The Role of the Chiropractor
"Thus the role of the chiropractor is to mobilize the biological resources of the organism, - to allow it to do for itself as much as it is able to do. He does not whip a tired organ into activity by stimulants, nor squelch over-excited nerves with sedatives or narcotics. What he accomplishes is not accomplished at the expense of masking symptoms, side-effects, and the general physical deterioration that so often follows dependence on drugs."
-- C.W. Weiant, DC, PhD
I often use the analogy of a smoke alarm when discussing symptoms and medications with my people. Symptoms, especially pain, are the body's innate way of cueing your brain into the fact that something needs to be addressed. The role of medication is to alter your body's chemistry. A major consequence of this altered chemistry is that the cause of the problem remains, but the signal alerting your brain that something needs to be reevaluated gets turned down or turned off. This is analogous to taking the batteries out of the smoke detector. The smoke detector is trying to tell you that there is a fire in the kitchen.
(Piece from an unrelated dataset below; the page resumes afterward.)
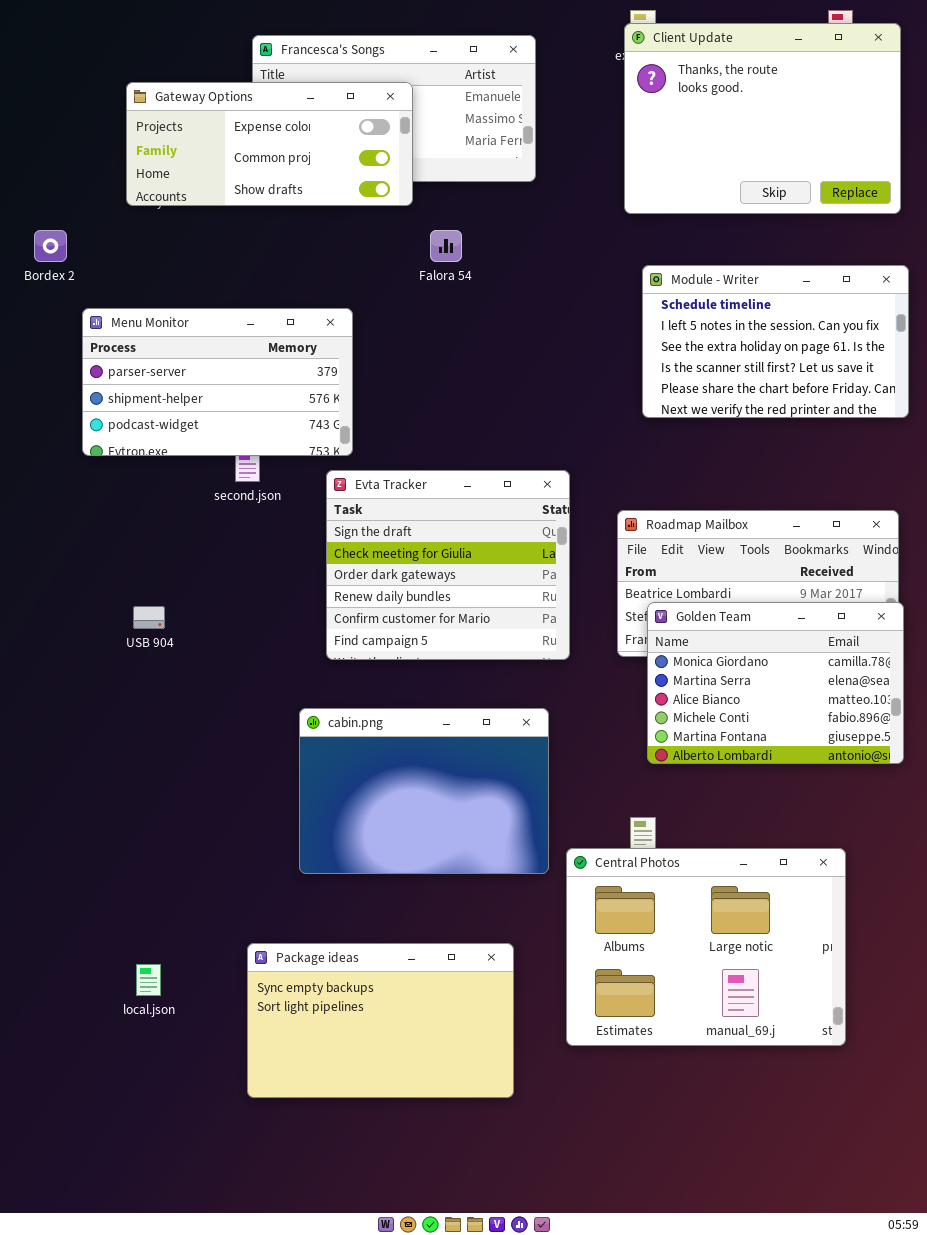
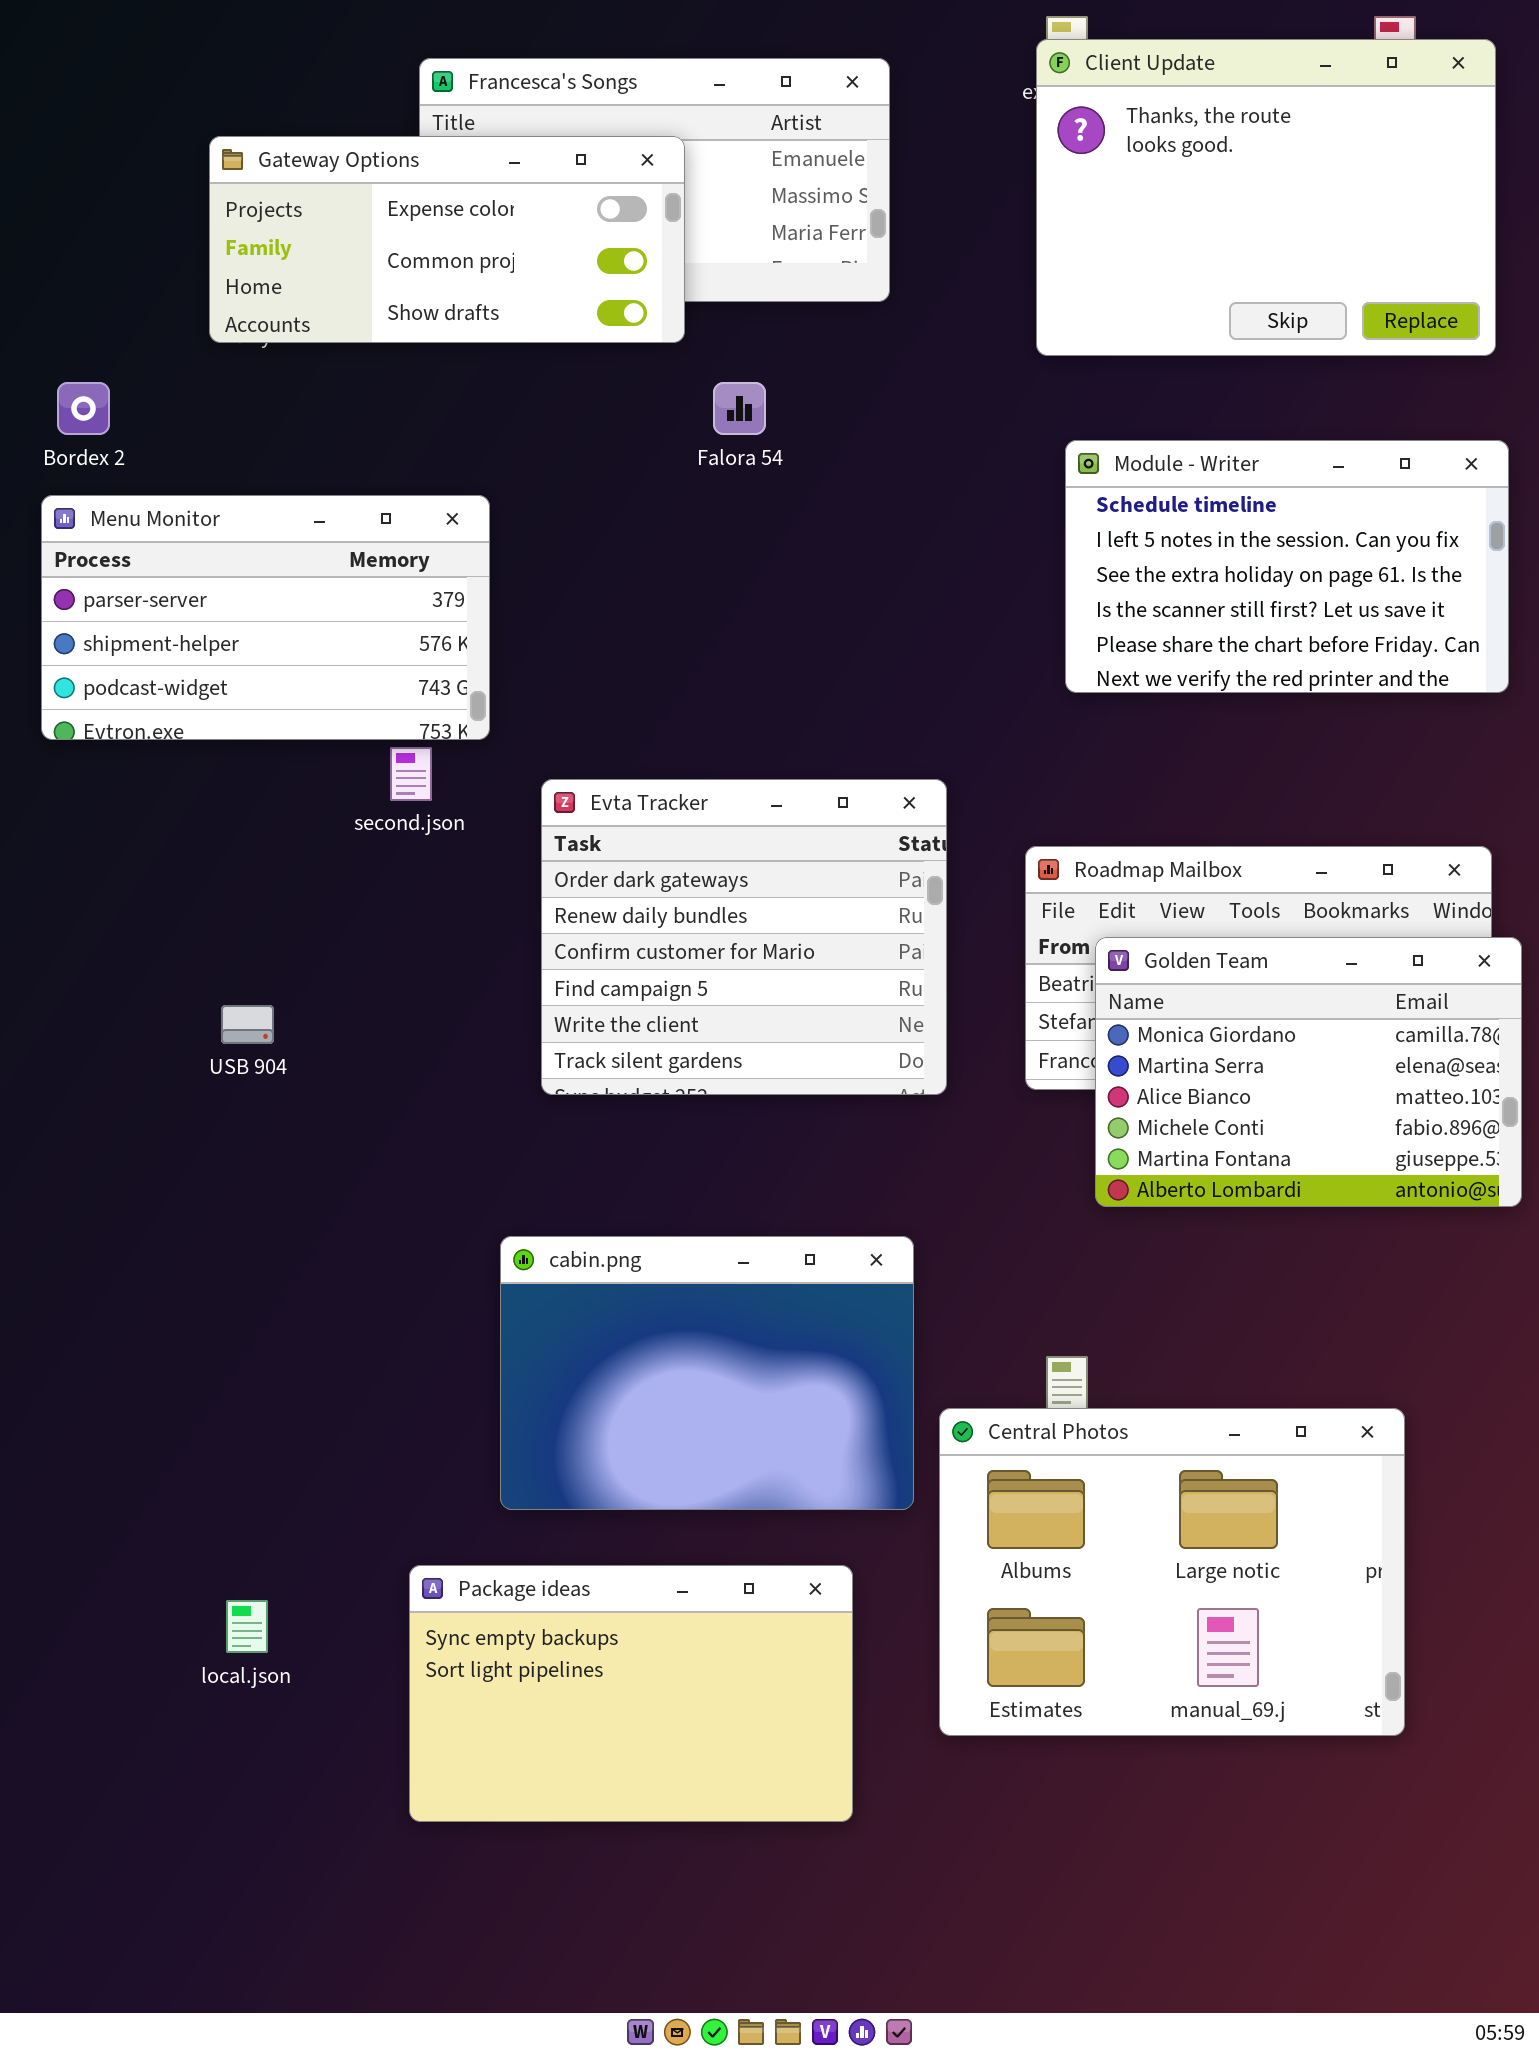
Menu Monitor: [82,308,353,456] -> [41,495,490,740], moved
Evta Tracker: [326,470,570,660] -> [541,779,947,1095], scrolled down 2 rows
Golden Team: [647,602,904,764] -> [1095,937,1522,1207], moved
cabin.png: [299,708,549,874] -> [500,1236,914,1510], moved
Just because the alarm stops blaring does not mean you have addressed the cause of the smoke.
For me, chiropractic is about helping people to develop strategies to access greater levels of resourcefulness. As Weiant says, to "mobilize" those biological resources. Mobilization is a direct result of establishing and improving clear lines of communication. When the system is clear, the message is clear, and the body can organize - and mobilize - accordingly.
As BJ Palmer, the developer of chiropractic, says in Volume XXXII,
"Have you more faith in a knife or a spoonful of medicine than in the Innate power that animates the internal living world?"